### WHAT THE TASK REQUIRES
Count every line in the data below that includes "Approval", and give only the result.

[Start of section]

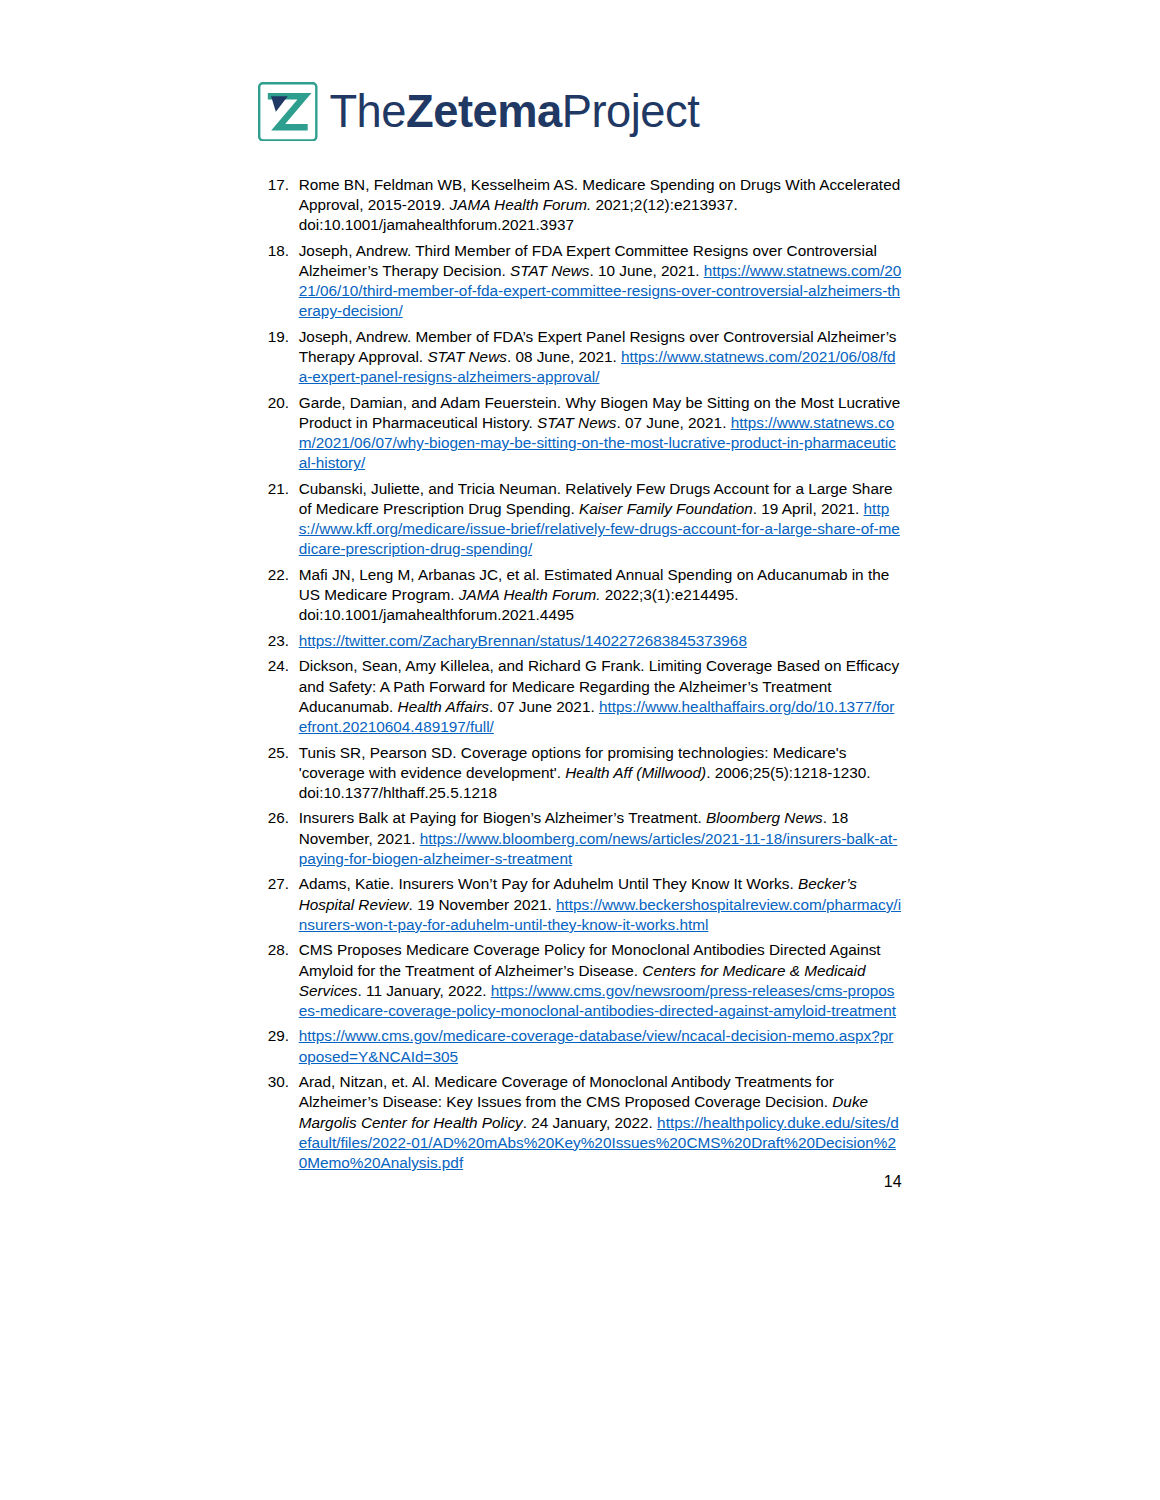The Zetema Project
17. Rome BN, Feldman WB, Kesselheim AS. Medicare Spending on Drugs With Accelerated Approval, 2015-2019. JAMA Health Forum. 2021;2(12):e213937. doi:10.1001/jamahealthforum.2021.3937
18. Joseph, Andrew. Third Member of FDA Expert Committee Resigns over Controversial Alzheimer’s Therapy Decision. STAT News. 10 June, 2021. https://www.statnews.com/2021/06/10/third-member-of-fda-expert-committee-resigns-over-controversial-alzheimers-therapy-decision/
19. Joseph, Andrew. Member of FDA’s Expert Panel Resigns over Controversial Alzheimer’s Therapy Approval. STAT News. 08 June, 2021. https://www.statnews.com/2021/06/08/fda-expert-panel-resigns-alzheimers-approval/
20. Garde, Damian, and Adam Feuerstein. Why Biogen May be Sitting on the Most Lucrative Product in Pharmaceutical History. STAT News. 07 June, 2021. https://www.statnews.com/2021/06/07/why-biogen-may-be-sitting-on-the-most-lucrative-product-in-pharmaceutical-history/
21. Cubanski, Juliette, and Tricia Neuman. Relatively Few Drugs Account for a Large Share of Medicare Prescription Drug Spending. Kaiser Family Foundation. 19 April, 2021. https://www.kff.org/medicare/issue-brief/relatively-few-drugs-account-for-a-large-share-of-medicare-prescription-drug-spending/
22. Mafi JN, Leng M, Arbanas JC, et al. Estimated Annual Spending on Aducanumab in the US Medicare Program. JAMA Health Forum. 2022;3(1):e214495. doi:10.1001/jamahealthforum.2021.4495
23. https://twitter.com/ZacharyBrennan/status/1402272683845373968
24. Dickson, Sean, Amy Killelea, and Richard G Frank. Limiting Coverage Based on Efficacy and Safety: A Path Forward for Medicare Regarding the Alzheimer’s Treatment Aducanumab. Health Affairs. 07 June 2021. https://www.healthaffairs.org/do/10.1377/forefront.20210604.489197/full/
25. Tunis SR, Pearson SD. Coverage options for promising technologies: Medicare's 'coverage with evidence development'. Health Aff (Millwood). 2006;25(5):1218-1230. doi:10.1377/hlthaff.25.5.1218
26. Insurers Balk at Paying for Biogen’s Alzheimer’s Treatment. Bloomberg News. 18 November, 2021. https://www.bloomberg.com/news/articles/2021-11-18/insurers-balk-at-paying-for-biogen-alzheimer-s-treatment
27. Adams, Katie. Insurers Won’t Pay for Aduhelm Until They Know It Works. Becker’s Hospital Review. 19 November 2021. https://www.beckershospitalreview.com/pharmacy/insurers-won-t-pay-for-aduhelm-until-they-know-it-works.html
28. CMS Proposes Medicare Coverage Policy for Monoclonal Antibodies Directed Against Amyloid for the Treatment of Alzheimer’s Disease. Centers for Medicare & Medicaid Services. 11 January, 2022. https://www.cms.gov/newsroom/press-releases/cms-proposes-medicare-coverage-policy-monoclonal-antibodies-directed-against-amyloid-treatment
29. https://www.cms.gov/medicare-coverage-database/view/ncacal-decision-memo.aspx?proposed=Y&NCAId=305
30. Arad, Nitzan, et. Al. Medicare Coverage of Monoclonal Antibody Treatments for Alzheimer’s Disease: Key Issues from the CMS Proposed Coverage Decision. Duke Margolis Center for Health Policy. 24 January, 2022. https://healthpolicy.duke.edu/sites/default/files/2022-01/AD%20mAbs%20Key%20Issues%20CMS%20Draft%20Decision%20Memo%20Analysis.pdf
14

[End of section]

### RESULT OF THE TASK
2